At Culture Trip, Fox oversees brand advertising, PR, a growth team in charge of acquiring new site users, and product marketing management, a group of marketers that understand both what site visitors want and have technical knowledge — a specialist he says is hard to recruit.

His team is also doing qualitative research to discover more about its audience. “Some of the things that are we’re interested in figuring out is, when we make a recommendation, what is it that, why do people trust our recommendations?”

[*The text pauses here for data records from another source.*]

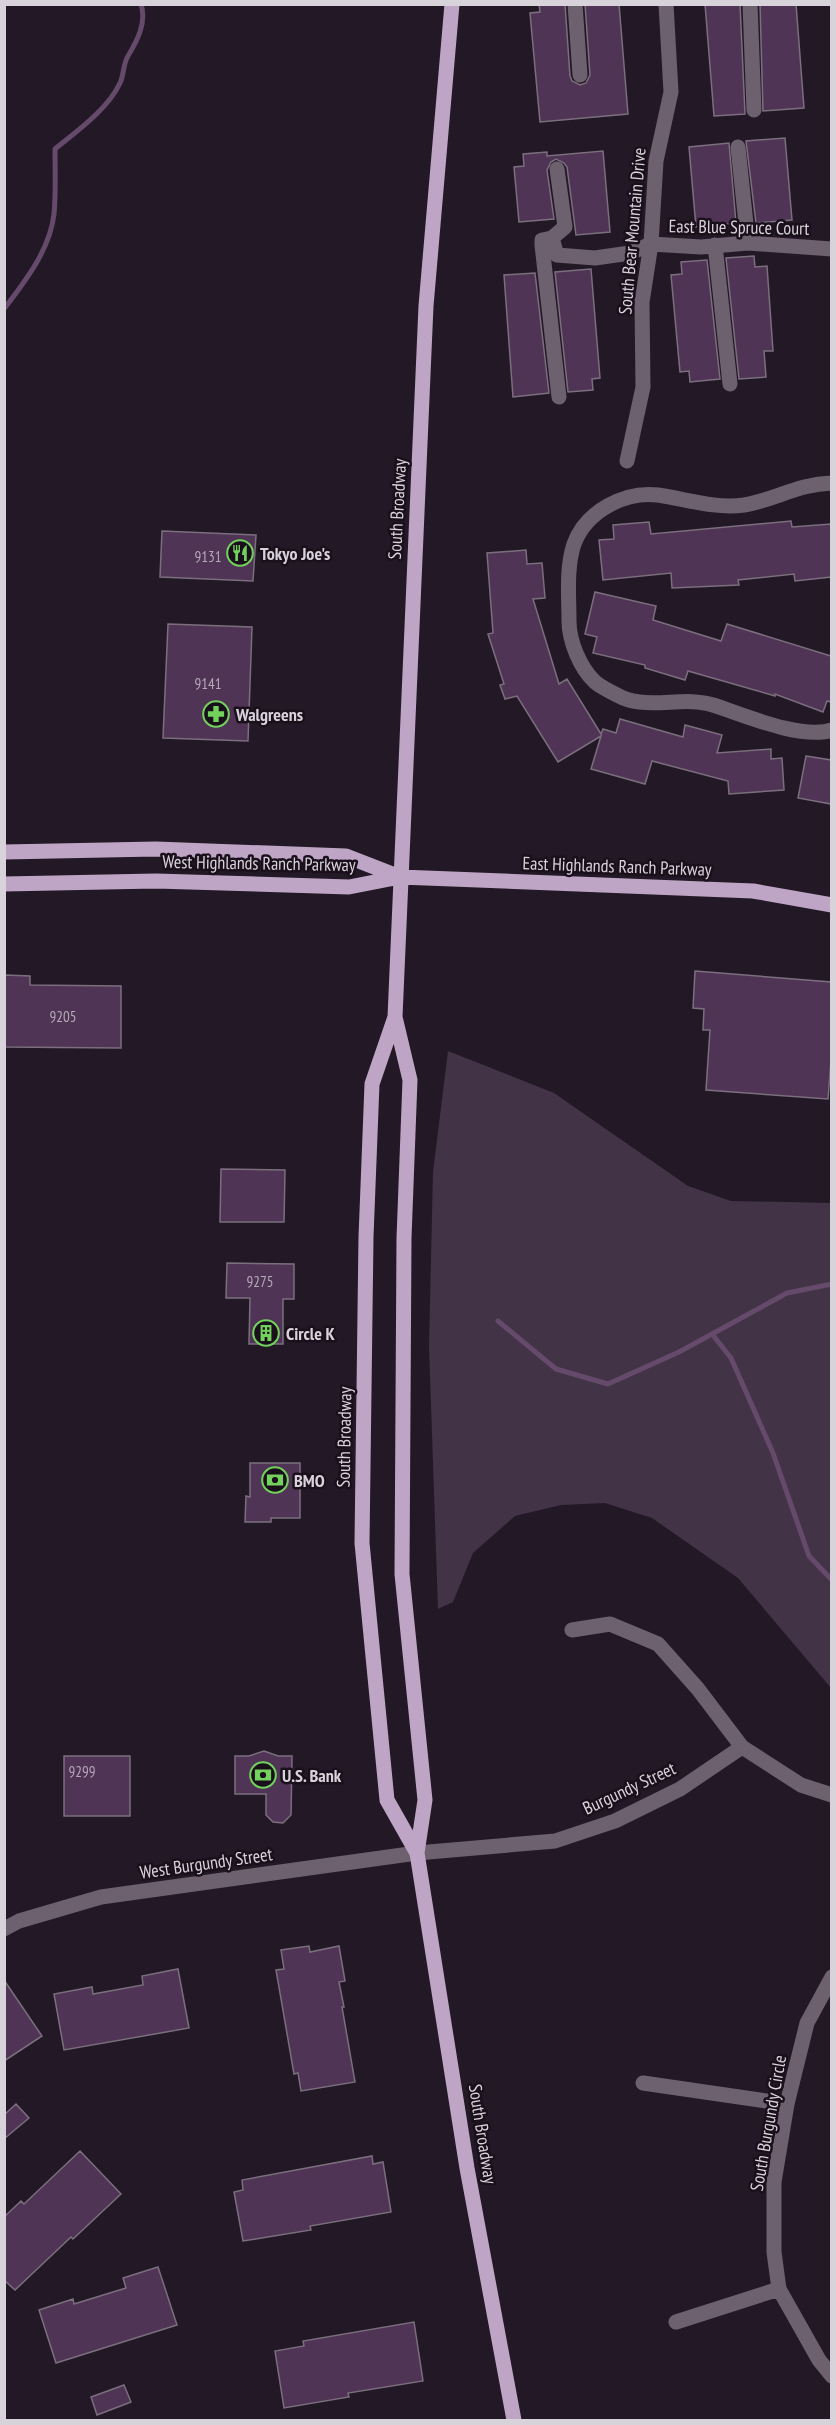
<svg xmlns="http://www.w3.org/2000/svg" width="836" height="2425" font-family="'PT Sans Narrow',sans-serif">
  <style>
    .green { fill: #423346 }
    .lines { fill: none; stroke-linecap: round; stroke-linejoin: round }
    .stream { stroke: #654a6b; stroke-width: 5 }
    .building { fill: #4f3455; stroke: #7b6f7e; stroke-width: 1.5 }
    .minor { stroke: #6d6170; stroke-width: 15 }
    .major { stroke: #bfa5c5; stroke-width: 15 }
    .labels { text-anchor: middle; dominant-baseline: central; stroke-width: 5; stroke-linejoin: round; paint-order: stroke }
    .number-label { font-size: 15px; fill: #b6aab9 }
    .street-label { font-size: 18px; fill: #d8d2da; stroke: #1a101c }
    .poi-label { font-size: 18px; font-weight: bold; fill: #d8d2da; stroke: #1a101c; text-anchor: start }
  </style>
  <rect width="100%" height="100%" fill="#231926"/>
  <path class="green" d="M 448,1051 L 554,1093 L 688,1186 L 731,1201 L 831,1203 L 831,1688 L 738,1578 L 652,1518 L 605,1503 L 561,1505 L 515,1516 L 473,1553 L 453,1602 L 438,1609 L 429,1346 L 433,1172 Z"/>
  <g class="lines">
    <path class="stream" d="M 4,309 C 25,281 50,250 54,214 C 56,193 55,170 55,149 C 77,131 108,109 120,83 C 124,75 123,64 128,56 C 137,41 147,23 141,4
      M 498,1321 L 556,1369 L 608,1384 L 679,1352 L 787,1293 L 832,1284
      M 712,1334 L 731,1358 L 773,1453 L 809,1556 L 832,1580"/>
  </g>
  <path class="building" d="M 539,4 L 565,4 L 570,76 L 572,81 L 580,85 L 586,83 L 590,75 L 585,4 L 619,4 L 628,114 L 540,122 L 530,13 L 540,12 Z
    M 705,4 L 740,4 L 745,114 L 714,116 Z
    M 760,4 L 796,4 L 804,108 L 763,111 Z
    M 785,138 L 792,220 L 756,223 L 746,141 Z
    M 729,143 L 736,223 L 696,227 L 689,147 Z
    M 603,151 L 610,232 L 576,235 L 567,167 L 564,163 L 556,159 L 551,162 L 547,170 L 554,219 L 519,222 L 514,167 L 524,166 L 523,154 L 547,152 L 547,156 Z
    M 754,256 L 755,267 L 767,266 L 773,351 L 764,351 L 766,377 L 739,379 L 726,258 Z
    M 707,260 L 720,379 L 690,382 L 689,371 L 680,372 L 671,275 L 682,274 L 681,262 Z
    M 591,269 L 600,378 L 592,379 L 593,390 L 568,392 L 555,272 Z
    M 535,273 L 549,393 L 513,397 L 504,275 Z
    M 791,521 L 792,527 L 831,524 L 831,577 L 795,581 L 794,574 L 738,580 L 739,585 L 672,588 L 671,573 L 603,580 L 599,540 L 614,539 L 613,525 L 649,522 L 651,534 Z
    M 162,531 L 256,535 L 253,581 L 160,577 Z
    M 526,550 L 527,564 L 542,563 L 545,598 L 533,599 L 559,684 L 567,679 L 601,734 L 603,729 L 616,733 L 620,719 L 683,737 L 685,725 L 722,735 L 717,753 L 771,749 L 771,759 L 782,758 L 784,790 L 729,794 L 728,781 L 652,761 L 645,784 L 591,769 L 601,736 L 558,762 L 517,696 L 505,699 L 500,685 L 504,684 L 488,634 L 493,633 L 487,553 Z
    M 595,592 L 656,606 L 653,620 L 721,641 L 727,624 L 831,656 L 831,702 L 827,701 L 823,712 L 775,694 L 775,696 L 688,671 L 685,680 L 645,668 L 645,665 L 593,653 L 597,637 L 585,634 Z
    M 168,624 L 252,627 L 248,741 L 163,738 Z
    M 806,756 L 831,760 L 831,804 L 798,798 Z
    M 695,971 L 831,982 L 831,1061 L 828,1099 L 706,1090 L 710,1030 L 703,1030 L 704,1009 L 693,1008 Z
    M 4,975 L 30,976 L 30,985 L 121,986 L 121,1048 L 4,1047 Z
    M 221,1169 L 285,1170 L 284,1222 L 220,1222 Z
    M 227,1263 L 294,1264 L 294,1299 L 283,1299 L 283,1344 L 249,1344 L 250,1298 L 226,1298 Z
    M 250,1463 L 300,1463 L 300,1518 L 271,1518 L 271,1522 L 245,1522 L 246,1496 L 250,1497 Z
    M 264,1751 L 278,1756 L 292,1756 L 291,1815 L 283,1823 L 273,1822 L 266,1815 L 266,1794 L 235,1794 L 235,1756 L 249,1756 Z
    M 64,1756 L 130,1756 L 130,1816 L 64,1816 Z
    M 309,1946 L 310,1952 L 339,1946 L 345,1981 L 339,1982 L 344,2007 L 342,2007 L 355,2082 L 301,2091 L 298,2073 L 294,2074 L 276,1970 L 284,1969 L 281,1950 Z
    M 178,1969 L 189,2028 L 64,2050 L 54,1994 L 92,1987 L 93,1994 L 143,1985 L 142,1976 Z
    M 4,1980 L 42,2036 L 4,2061 Z
    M 16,2104 L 29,2118 L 4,2139 L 4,2115 Z
    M 80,2151 L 121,2194 L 73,2239 L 71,2237 L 15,2290 L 4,2280 L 4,2217 L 21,2201 L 24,2204 Z
    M 372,2156 L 373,2164 L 383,2162 L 391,2212 L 310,2226 L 311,2230 L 243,2241 L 234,2192 L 243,2190 L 242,2180 Z
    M 158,2267 L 177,2325 L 56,2363 L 39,2310 L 73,2299 L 74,2304 L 126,2288 L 123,2278 Z
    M 414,2322 L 423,2381 L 348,2393 L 349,2397 L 284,2408 L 275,2351 L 304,2346 L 303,2341 Z
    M 124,2385 L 131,2402 L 97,2415 L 91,2397 Z"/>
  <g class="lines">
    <path class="minor" d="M 575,4 L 580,75
      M 750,4 L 754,110
      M 738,147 L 748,243
      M 557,169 L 565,227 L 552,238 L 542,240 L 542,245 L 559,397
      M 552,238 L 557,255 L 595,258 L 630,253 L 651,244 L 701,247 L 748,243 L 832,249
      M 715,245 L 730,384
      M 627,461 L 643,387 L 642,302 L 651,244 L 656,161 L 671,92 L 666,4
      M 832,483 C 797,484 775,500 744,505 C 715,509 686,499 658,495 C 625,491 586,511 574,544 C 566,568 569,596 569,621 C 569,641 580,668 595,682 C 602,688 615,694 623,698 C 651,709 685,696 713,705 C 744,715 801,740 832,730
      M 572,1630 L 610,1624 L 658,1644 L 698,1689 L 742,1747 L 801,1785 L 832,1795
      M 4,1929 L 19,1921 L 101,1897 L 417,1853 L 555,1841 L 615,1821 L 680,1789 L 742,1747
      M 832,1977 L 807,2023 L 787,2104 L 774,2182 L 774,2252 L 779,2289 L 819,2360 L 832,2376
      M 643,2083 L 787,2104
      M 676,2322 L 779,2289"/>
    <path class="major" d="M 452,4 L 426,306 L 395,1017 L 410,1080 L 404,1238 L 402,1574 L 425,1800 L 417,1853 L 467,2168 L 514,2420
      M 4,852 L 156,849 L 346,856 L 400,877
      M 4,884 L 156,881 L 349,887 L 400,877 L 753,891 L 832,905
      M 395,1017 L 372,1084 L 366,1237 L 362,1543 L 387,1800 L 417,1853"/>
  </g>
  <defs>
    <g id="restaurant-ring" transform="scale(1.35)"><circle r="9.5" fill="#1a101c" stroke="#73d25c" stroke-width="1.5"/><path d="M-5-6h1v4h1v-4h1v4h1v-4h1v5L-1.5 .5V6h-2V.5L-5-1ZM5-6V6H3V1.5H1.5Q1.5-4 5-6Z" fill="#73d25c"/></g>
    <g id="pharmacy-ring" transform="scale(1.35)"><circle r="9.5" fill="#1a101c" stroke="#73d25c" stroke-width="1.5"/><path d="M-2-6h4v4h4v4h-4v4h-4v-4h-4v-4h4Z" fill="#73d25c"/></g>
    <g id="building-ring" transform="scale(1.35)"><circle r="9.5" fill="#1a101c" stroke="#73d25c" stroke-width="1.5"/><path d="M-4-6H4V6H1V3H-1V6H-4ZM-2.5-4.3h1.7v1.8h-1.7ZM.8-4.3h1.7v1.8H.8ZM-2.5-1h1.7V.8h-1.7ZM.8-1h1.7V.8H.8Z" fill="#73d25c"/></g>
    <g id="bank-ring" transform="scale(1.35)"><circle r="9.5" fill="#1a101c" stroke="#73d25c" stroke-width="1.5"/><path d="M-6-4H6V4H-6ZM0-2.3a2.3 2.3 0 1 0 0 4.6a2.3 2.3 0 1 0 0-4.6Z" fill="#73d25c"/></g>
  </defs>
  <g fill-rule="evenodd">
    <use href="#restaurant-ring" x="240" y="553"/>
    <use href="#pharmacy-ring" x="216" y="714"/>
    <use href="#building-ring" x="266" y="1333"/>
    <use href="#bank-ring" x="275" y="1480"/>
    <use href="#bank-ring" x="263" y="1775"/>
  </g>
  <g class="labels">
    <g class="number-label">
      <text x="208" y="556">9131</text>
      <text x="208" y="683">9141</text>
      <text x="63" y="1016">9205</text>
      <text x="260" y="1281">9275</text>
      <text x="82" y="1771">9299</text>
    </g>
    <g class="street-label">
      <text transform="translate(739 227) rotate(1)">East Blue Spruce Court</text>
      <text transform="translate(632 231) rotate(-85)">South Bear Mountain Drive</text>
      <text transform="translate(397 509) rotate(-87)">South Broadway</text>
      <text transform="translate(259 863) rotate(1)">West Highlands Ranch Parkway</text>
      <text transform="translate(617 866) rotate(2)">East Highlands Ranch Parkway</text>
      <text transform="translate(344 1437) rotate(-89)">South Broadway</text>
      <text transform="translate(629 1788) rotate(-25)">Burgundy Street</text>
      <text transform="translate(206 1863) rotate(-8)">West Burgundy Street</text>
      <text transform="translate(768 2123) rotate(-80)">South Burgundy Circle</text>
      <text transform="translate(483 2134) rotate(81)">South Broadway</text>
    </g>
    <g class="poi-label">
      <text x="260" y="553">Tokyo Joe's</text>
      <text x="236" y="714">Walgreens</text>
      <text x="286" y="1333">Circle K</text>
      <text x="294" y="1480">BMO</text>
      <text x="282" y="1775">U.S. Bank</text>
    </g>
  </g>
  <rect width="836" height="2425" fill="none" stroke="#d8d2da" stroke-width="12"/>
</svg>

Expect “large scale” marketing in 2019, an event at tech conference South By Southwest in March, and much more personalized newsletters that will be emailed to people based on what they’ve done on the site. Culture Trip is unlikely to rely heavily on external creative agencies for any advertising, however. “You’re almost better off just doing it yourself because you understand your business and your data better than an agency can,” Fox said.

Branded content is another focus for next year and current clients include Corinthia Hotels and swimsuit brand Figleaves, with automotive brands and banks also interested. News won’t be a focus (but there is edgier content such as “How Targeted Dark Ads Are Manipulating Your Opinions”), partly to avoid advertising appearing next to negative news stories, but also because features are “far more monetizable” than news, according to Naudts.

As the travel booking engine develops, how can the audience be sure that articles and recommendations are unbiased, and not just there to promote a particular hotel that Culture Trip will earn commission on?

Shacham says there has been “a lot” of discussion about this. “Users nowadays are smart, they can feel… kind of allergic to that and it doesn’t work,” he told CNBC. Chief Product Officer Nick Jakobi, who spent eight years at Google, advocates the search giant’s mantra, “Put the user first and everything else will follow,” Shacham said.

“It has to feel genuine and (be a place) that the person on the ground actually would want to recommend and wants to stay there, or has to be very clearly a different thing and the user is fully aware that you are offering them (a deal) on the airport hotel just because it’s really convenient… You have to be really clear about that and, ultimately, it will not work unless the users have that trust,” he added.

Profit is not a target, for now. Naudts expects to carry out a further funding round before he even thinks about margins, although he has high ambitions. Airbnb could be a partner, he suggests, but also an original content producer for the likes of Amazon, Hulu and Netflix.

How would that partnership with a Netflix work? “We could make content for them, right. We have the creative network to do to do that. And they would pay for that content.”